Ku Klux Klan members distributed flyers in Alabama on Martin Luther King Jr. Day. Above, KKK members take part in a demonstration at the South Carolina State House in Columbia, July 18, 2015. John Moore/Getty Images

While many were celebrating the memory of Martin Luther King Jr. this weekend, some people in Mobile, Alabama, got an unwelcome present. Residents in some neighborhoods received recruiting flyers for the Klu Klux Klan, local news station WPMI-TV reported Sunday.

The messages came inside sandwich bags, which were distributed at homes in the area. A card wished King a happy birthday at the top, making some residents confused at first. Below a picture of the civil rights leader, it said, “We also have a dream,” followed by information about joining the KKK.

“The blacks have NAACP, the Mexicans have La Raza, the Jews have JDL, and white people have the KKK,” the recruitment flyer read in part.

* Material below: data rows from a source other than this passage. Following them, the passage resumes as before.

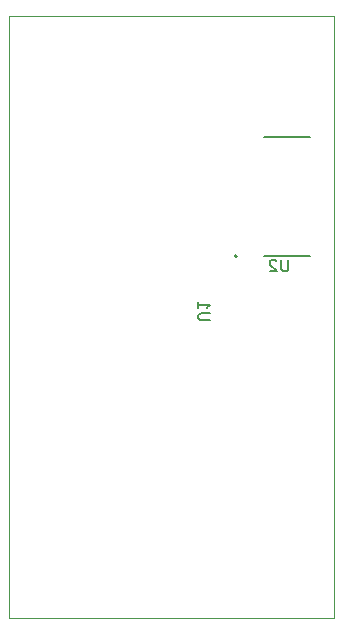
<source format=gbr>
%TF.GenerationSoftware,KiCad,Pcbnew,6.0.8-f2edbf62ab~116~ubuntu22.04.1*%
%TF.CreationDate,2022-11-20T23:04:20-05:00*%
%TF.ProjectId,Pi_HAT_Simple_V3,50695f48-4154-45f5-9369-6d706c655f56,rev?*%
%TF.SameCoordinates,Original*%
%TF.FileFunction,Legend,Bot*%
%TF.FilePolarity,Positive*%
%FSLAX46Y46*%
G04 Gerber Fmt 4.6, Leading zero omitted, Abs format (unit mm)*
G04 Created by KiCad (PCBNEW 6.0.8-f2edbf62ab~116~ubuntu22.04.1) date 2022-11-20 23:04:20*
%MOMM*%
%LPD*%
G01*
G04 APERTURE LIST*
%ADD10C,0.150000*%
%ADD11C,0.120000*%
%ADD12C,0.200000*%
%ADD13C,0.127000*%
G04 APERTURE END LIST*
D10*
%TO.C,U1*%
X135447619Y-110361904D02*
X134638095Y-110361904D01*
X134542857Y-110314285D01*
X134495238Y-110266666D01*
X134447619Y-110171428D01*
X134447619Y-109980952D01*
X134495238Y-109885714D01*
X134542857Y-109838095D01*
X134638095Y-109790476D01*
X135447619Y-109790476D01*
X134447619Y-108790476D02*
X134447619Y-109361904D01*
X134447619Y-109076190D02*
X135447619Y-109076190D01*
X135304761Y-109171428D01*
X135209523Y-109266666D01*
X135161904Y-109361904D01*
%TO.C,U2*%
X142049404Y-105239380D02*
X142049404Y-106048904D01*
X142001785Y-106144142D01*
X141954166Y-106191761D01*
X141858928Y-106239380D01*
X141668452Y-106239380D01*
X141573214Y-106191761D01*
X141525595Y-106144142D01*
X141477976Y-106048904D01*
X141477976Y-105239380D01*
X141049404Y-105334619D02*
X141001785Y-105287000D01*
X140906547Y-105239380D01*
X140668452Y-105239380D01*
X140573214Y-105287000D01*
X140525595Y-105334619D01*
X140477976Y-105429857D01*
X140477976Y-105525095D01*
X140525595Y-105667952D01*
X141097023Y-106239380D01*
X140477976Y-106239380D01*
D11*
%TO.C,U1*%
X145900000Y-135600000D02*
X118400000Y-135600000D01*
X118400000Y-135600000D02*
X118400000Y-84600000D01*
X118400000Y-84600000D02*
X145900000Y-84600000D01*
X145900000Y-84600000D02*
X145900000Y-135600000D01*
D12*
%TO.C,U2*%
X137707500Y-104955000D02*
G75*
G03*
X137707500Y-104955000I-100000J0D01*
G01*
D13*
X140012500Y-104975000D02*
X143912500Y-104975000D01*
X140012500Y-94845000D02*
X143912500Y-94845000D01*
%TD*%
M02*

</source>
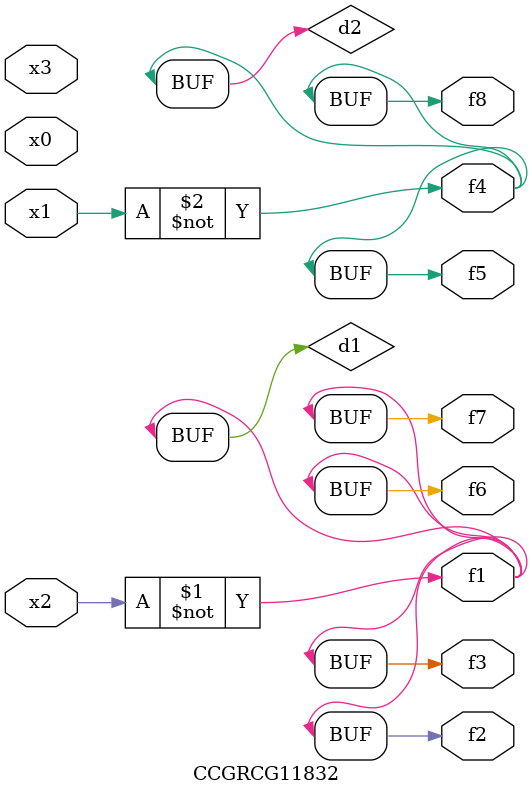
<source format=v>
module CCGRCG11832(
	input x0, x1, x2, x3,
	output f1, f2, f3, f4, f5, f6, f7, f8
);

	wire d1, d2;

	xnor (d1, x2);
	not (d2, x1);
	assign f1 = d1;
	assign f2 = d1;
	assign f3 = d1;
	assign f4 = d2;
	assign f5 = d2;
	assign f6 = d1;
	assign f7 = d1;
	assign f8 = d2;
endmodule

</source>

The card also included a phone number for the Loyal White Knights; its recording conveyed extreme views, WPMI-TV reported.

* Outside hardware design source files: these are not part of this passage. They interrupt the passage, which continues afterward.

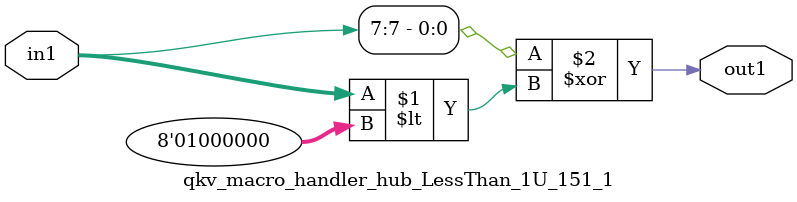
<source format=v>

`timescale 1ps / 1ps


module qkv_macro_handler_hub_LessThan_1U_151_1( in1, out1 );

    input [7:0] in1;
    output out1;

    
    // rtl_process:qkv_macro_handler_hub_LessThan_1U_151_1/qkv_macro_handler_hub_LessThan_1U_151_1_thread_1
    assign out1 = (in1[7] ^ in1 < 8'd064);

endmodule


</source>
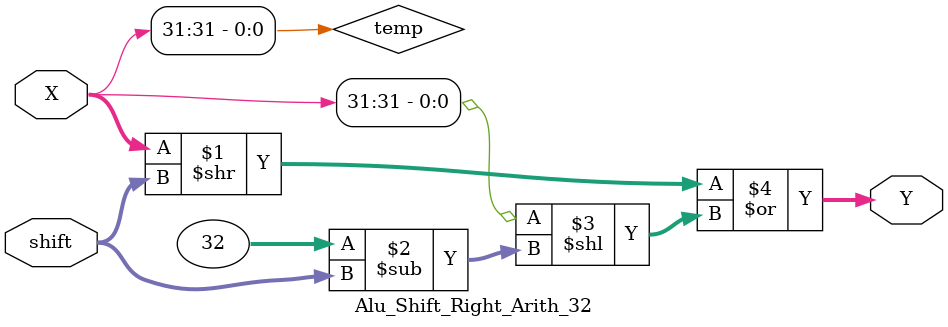
<source format=v>
module Alu_Shift_Right_Arith_32(input [31:0] X, input [31:0] shift, output [31:0] Y);

	assign temp = {32{X[31]}};
	assign Y = (X >> shift) | (temp << (32 - shift)); // Basically a ROR with the top bits cloned

endmodule
</source>
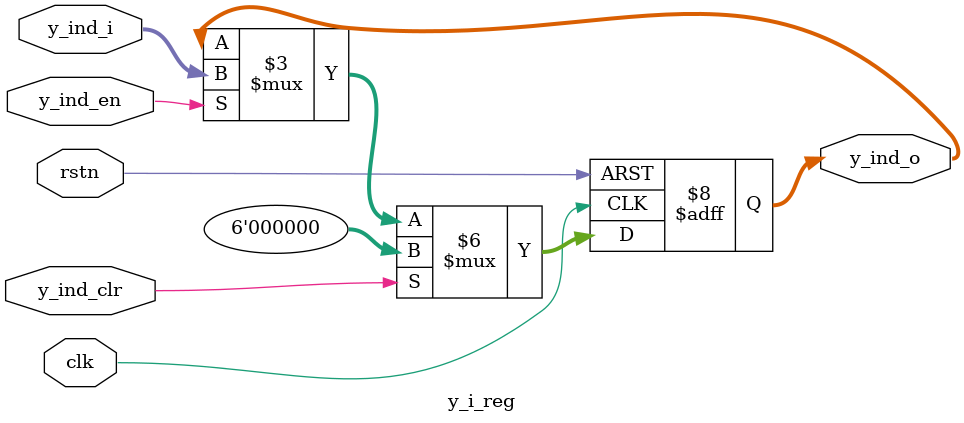
<source format=v>
/******************************************************************
*Module name : y_i_reg
*Filename    : y_i_reg.v
*Type        : Verilog Module
*
*Description : register counter for x indexes
*------------------------------------------------------------------
*	clocks    : clk
*	reset		 : rstn
* 
*Parameters  : none
*
* Author		 :	Daniel Alejandro Lara López
* email 		 :	Daniel.Lara@cinvestav.mx
* Date  		 :	24/04/2024
******************************************************************/

module y_i_reg(
	input clk,
	input rstn,
	input [5:0] y_ind_i,
   input y_ind_en,
   input y_ind_clr,
	
	output reg [5:0] y_ind_o);
	
always@(posedge clk or negedge rstn) 
begin
		if(!rstn)
			y_ind_o <= 6'b000000;
		else if(y_ind_clr)
			y_ind_o <= 6'b000000;
		else if(y_ind_en)
			y_ind_o <= y_ind_i;//{1'b0,y_ind_i};
end
endmodule

</source>
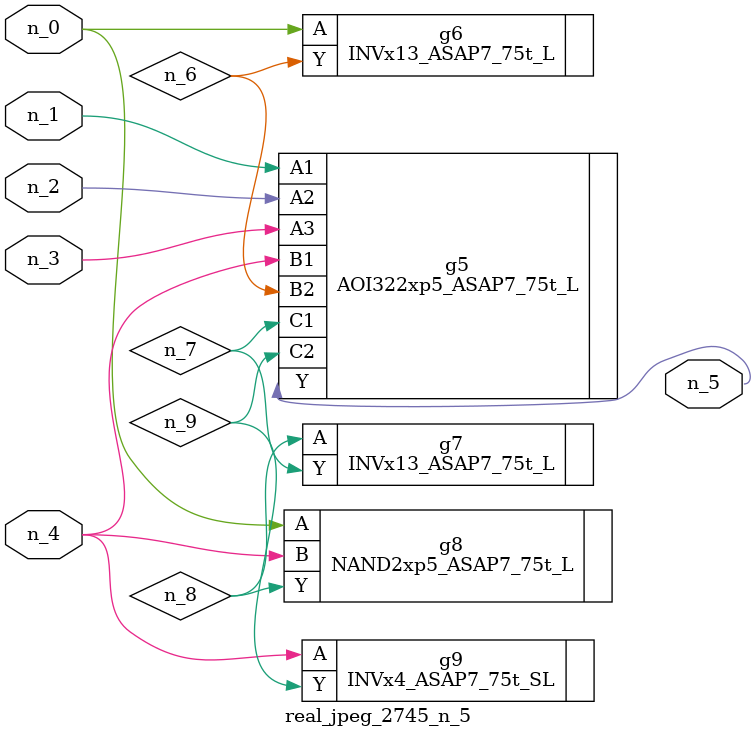
<source format=v>
module real_jpeg_2745_n_5 (n_4, n_0, n_1, n_2, n_3, n_5);

input n_4;
input n_0;
input n_1;
input n_2;
input n_3;

output n_5;

wire n_8;
wire n_6;
wire n_7;
wire n_9;

INVx13_ASAP7_75t_L g6 ( 
.A(n_0),
.Y(n_6)
);

NAND2xp5_ASAP7_75t_L g8 ( 
.A(n_0),
.B(n_4),
.Y(n_8)
);

AOI322xp5_ASAP7_75t_L g5 ( 
.A1(n_1),
.A2(n_2),
.A3(n_3),
.B1(n_4),
.B2(n_6),
.C1(n_7),
.C2(n_9),
.Y(n_5)
);

INVx4_ASAP7_75t_SL g9 ( 
.A(n_4),
.Y(n_9)
);

INVx13_ASAP7_75t_L g7 ( 
.A(n_8),
.Y(n_7)
);


endmodule
</source>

“I don't want my children to see something like that. My children are loved and they are safe, and that's what is important to us. To see a message like that is very contrary to what we believe,” Tricia Butts told the television station. “Luckily I didn't get one on my door. I think a neighbor must have come by and grabbed it before we could see it, but I'm kind of shocked to see something like that on our street.”

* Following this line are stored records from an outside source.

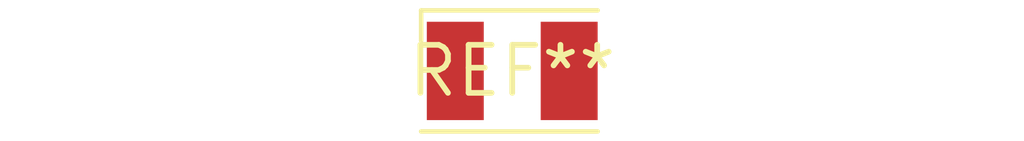
<source format=kicad_pcb>
(kicad_pcb (version 20240108) (generator pcbnew)

  (general
    (thickness 1.6)
  )

  (paper "A4")
  (layers
    (0 "F.Cu" signal)
    (31 "B.Cu" signal)
    (32 "B.Adhes" user "B.Adhesive")
    (33 "F.Adhes" user "F.Adhesive")
    (34 "B.Paste" user)
    (35 "F.Paste" user)
    (36 "B.SilkS" user "B.Silkscreen")
    (37 "F.SilkS" user "F.Silkscreen")
    (38 "B.Mask" user)
    (39 "F.Mask" user)
    (40 "Dwgs.User" user "User.Drawings")
    (41 "Cmts.User" user "User.Comments")
    (42 "Eco1.User" user "User.Eco1")
    (43 "Eco2.User" user "User.Eco2")
    (44 "Edge.Cuts" user)
    (45 "Margin" user)
    (46 "B.CrtYd" user "B.Courtyard")
    (47 "F.CrtYd" user "F.Courtyard")
    (48 "B.Fab" user)
    (49 "F.Fab" user)
    (50 "User.1" user)
    (51 "User.2" user)
    (52 "User.3" user)
    (53 "User.4" user)
    (54 "User.5" user)
    (55 "User.6" user)
    (56 "User.7" user)
    (57 "User.8" user)
    (58 "User.9" user)
  )

  (setup
    (pad_to_mask_clearance 0)
    (pcbplotparams
      (layerselection 0x00010fc_ffffffff)
      (plot_on_all_layers_selection 0x0000000_00000000)
      (disableapertmacros false)
      (usegerberextensions false)
      (usegerberattributes false)
      (usegerberadvancedattributes false)
      (creategerberjobfile false)
      (dashed_line_dash_ratio 12.000000)
      (dashed_line_gap_ratio 3.000000)
      (svgprecision 4)
      (plotframeref false)
      (viasonmask false)
      (mode 1)
      (useauxorigin false)
      (hpglpennumber 1)
      (hpglpenspeed 20)
      (hpglpendiameter 15.000000)
      (dxfpolygonmode false)
      (dxfimperialunits false)
      (dxfusepcbnewfont false)
      (psnegative false)
      (psa4output false)
      (plotreference false)
      (plotvalue false)
      (plotinvisibletext false)
      (sketchpadsonfab false)
      (subtractmaskfromsilk false)
      (outputformat 1)
      (mirror false)
      (drillshape 1)
      (scaleselection 1)
      (outputdirectory "")
    )
  )

  (net 0 "")

  (footprint "LED_PLCC-2_3.4x3.0mm_KA" (layer "F.Cu") (at 0 0))

)

</source>
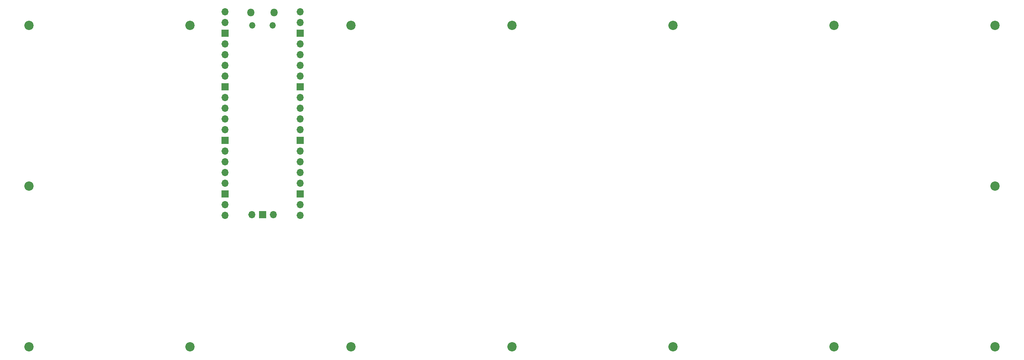
<source format=gbr>
%TF.GenerationSoftware,KiCad,Pcbnew,(5.1.10)-1*%
%TF.CreationDate,2021-09-02T14:39:37-06:00*%
%TF.ProjectId,MCUBottom,4d435542-6f74-4746-9f6d-2e6b69636164,rev?*%
%TF.SameCoordinates,Original*%
%TF.FileFunction,Soldermask,Bot*%
%TF.FilePolarity,Negative*%
%FSLAX46Y46*%
G04 Gerber Fmt 4.6, Leading zero omitted, Abs format (unit mm)*
G04 Created by KiCad (PCBNEW (5.1.10)-1) date 2021-09-02 14:39:37*
%MOMM*%
%LPD*%
G01*
G04 APERTURE LIST*
%ADD10O,1.700000X1.700000*%
%ADD11R,1.700000X1.700000*%
%ADD12O,1.500000X1.500000*%
%ADD13O,1.800000X1.800000*%
%ADD14C,2.200000*%
G04 APERTURE END LIST*
D10*
%TO.C,U1*%
X109220000Y-95020000D03*
D11*
X106680000Y-95020000D03*
D10*
X104140000Y-95020000D03*
D12*
X109105000Y-50150000D03*
X104255000Y-50150000D03*
D13*
X109405000Y-47120000D03*
X103955000Y-47120000D03*
D10*
X115570000Y-46990000D03*
X115570000Y-49530000D03*
D11*
X115570000Y-52070000D03*
D10*
X115570000Y-54610000D03*
X115570000Y-57150000D03*
X115570000Y-59690000D03*
X115570000Y-62230000D03*
D11*
X115570000Y-64770000D03*
D10*
X115570000Y-67310000D03*
X115570000Y-69850000D03*
X115570000Y-72390000D03*
X115570000Y-74930000D03*
D11*
X115570000Y-77470000D03*
D10*
X115570000Y-80010000D03*
X115570000Y-82550000D03*
X115570000Y-85090000D03*
X115570000Y-87630000D03*
D11*
X115570000Y-90170000D03*
D10*
X115570000Y-92710000D03*
X115570000Y-95250000D03*
X97790000Y-95250000D03*
X97790000Y-92710000D03*
D11*
X97790000Y-90170000D03*
D10*
X97790000Y-87630000D03*
X97790000Y-85090000D03*
X97790000Y-82550000D03*
X97790000Y-80010000D03*
D11*
X97790000Y-77470000D03*
D10*
X97790000Y-74930000D03*
X97790000Y-72390000D03*
X97790000Y-69850000D03*
X97790000Y-67310000D03*
D11*
X97790000Y-64770000D03*
D10*
X97790000Y-62230000D03*
X97790000Y-59690000D03*
X97790000Y-57150000D03*
X97790000Y-54610000D03*
D11*
X97790000Y-52070000D03*
D10*
X97790000Y-49530000D03*
X97790000Y-46990000D03*
%TD*%
D14*
%TO.C,H16*%
X280035000Y-88265000D03*
%TD*%
%TO.C,H15*%
X241935000Y-126365000D03*
%TD*%
%TO.C,H14*%
X165735000Y-126365000D03*
%TD*%
%TO.C,H13*%
X89535000Y-126365000D03*
%TD*%
%TO.C,H12*%
X241935000Y-50165000D03*
%TD*%
%TO.C,H11*%
X165735000Y-50165000D03*
%TD*%
%TO.C,H10*%
X89535000Y-50165000D03*
%TD*%
%TO.C,H9*%
X51435000Y-88265000D03*
%TD*%
%TO.C,H8*%
X280035000Y-126365000D03*
%TD*%
%TO.C,H4*%
X203835000Y-126365000D03*
%TD*%
%TO.C,H7*%
X127635000Y-126365000D03*
%TD*%
%TO.C,H3*%
X51435000Y-126365000D03*
%TD*%
%TO.C,H6*%
X280035000Y-50165000D03*
%TD*%
%TO.C,H2*%
X203835000Y-50165000D03*
%TD*%
%TO.C,H5*%
X127635000Y-50165000D03*
%TD*%
%TO.C,H1*%
X51435000Y-50165000D03*
%TD*%
M02*

</source>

Neighbors who received KKK flyers this weekend told WPMI-TV that they did not understand why their area had been targeted. Some said they saw more than 50 bags in the neighborhood Saturday evening.

This is not the first time residents in areas such as Mobile have complained about KKK recruitment flyers showing up at their homes. Last summer, after nine people were killed at a black church in South Carolina, people in Alabama, Georgia, Mississippi, Kansas and California found flyers near their homes, AL.com reported. The Loyal White Knights of the KKK told the Daily Beast the group’s national recruitment drive had coincidentally started around the same time as the South Carolina massacre.

For those whose weekends were not interrupted by the flyers, many celebrations of King's legacy took place across the country. In nearby South Carolina, Democratic presidential candidates spoke at a Martin Luther King Jr. Day event, talking about civil rights issues today, including criminal justice reform and gun violence.